Update: it seems to be a problem that was introduced in version 4.3.0. The new features section of 4.3.0 mentions: "Level 1 BLAS routines have been tuned for AMD Istanbul processors. Routines affected include xDOT, xCOPY, xAXPY, and xSCAL routines."
When I tried my small test case with dcopy from ACML 4.2.0 it works, with 4.3.0 it fails.
1 of 1 people found this helpful
I think this will be considered a bug. The problem is caused by an intermediate result that multiplies N by the element size. Any time this overflows a 32-bit integer the routine will fail. This problem will happen in any of the Level 1 copy routines, at different values of N depending on the size of an array element.
The test does work if you build and link with the 64-bit integer library, and that may be considered a work around.
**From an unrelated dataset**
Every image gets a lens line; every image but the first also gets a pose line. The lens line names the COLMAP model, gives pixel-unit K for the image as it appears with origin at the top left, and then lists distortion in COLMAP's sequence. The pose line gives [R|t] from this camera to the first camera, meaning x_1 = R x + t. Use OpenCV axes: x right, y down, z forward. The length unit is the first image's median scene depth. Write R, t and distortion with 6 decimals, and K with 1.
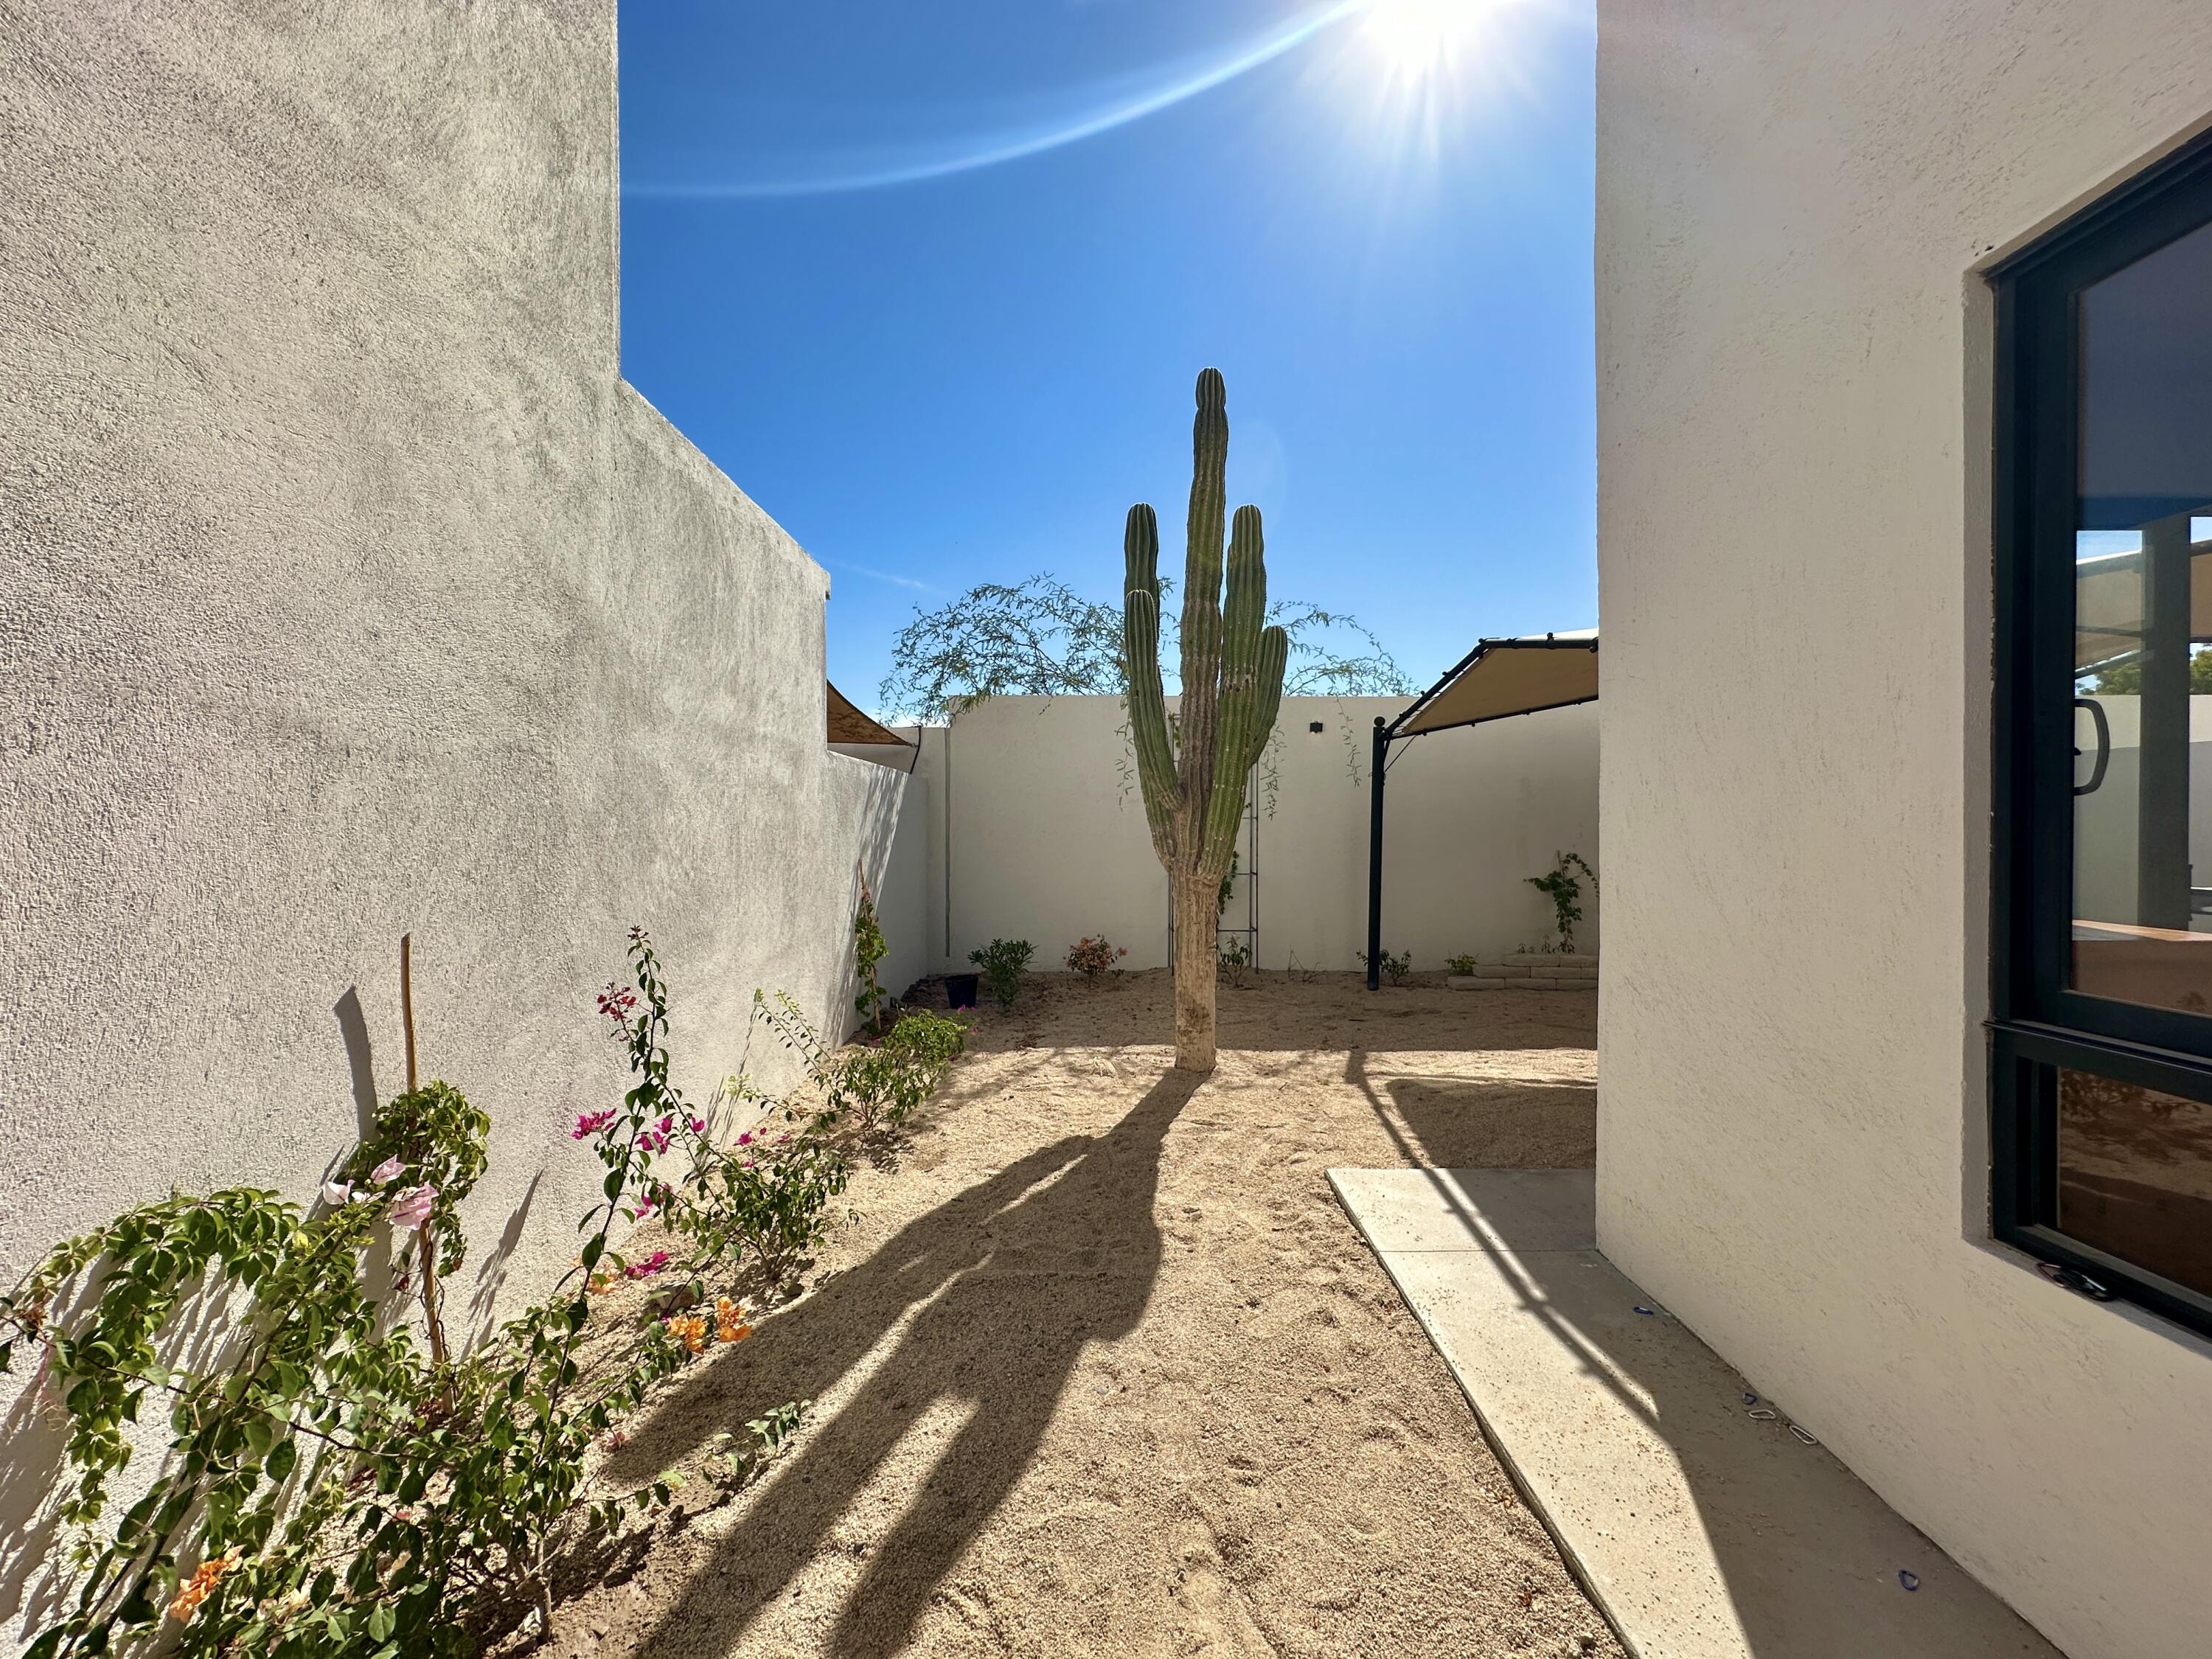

For all of the blas routines, at some point arrays are too large to use 32-bit address computation and it is necessary to use the 64-bit integer libraries. We can change the copy routines to delay the size at which this occurs - as you point out it used to work!
This will be resolved in our upcoming 5.3 release.
Since I can't link ScaLAPACK which is an integer*4 build to the ACML integer*8 library version, the work-around isn't really an option for me.
Interestingly, the MKL bug only affects Opteron processors, and it also occurs after some optimization of the ?copy codes in version 10.2. So I wondered, do ACML and MKL share some code?
Anyway, thanks for the info, I'll keep an eye out for 5.3.
I tested with ACML 5.3.0 and everything works now, thank you!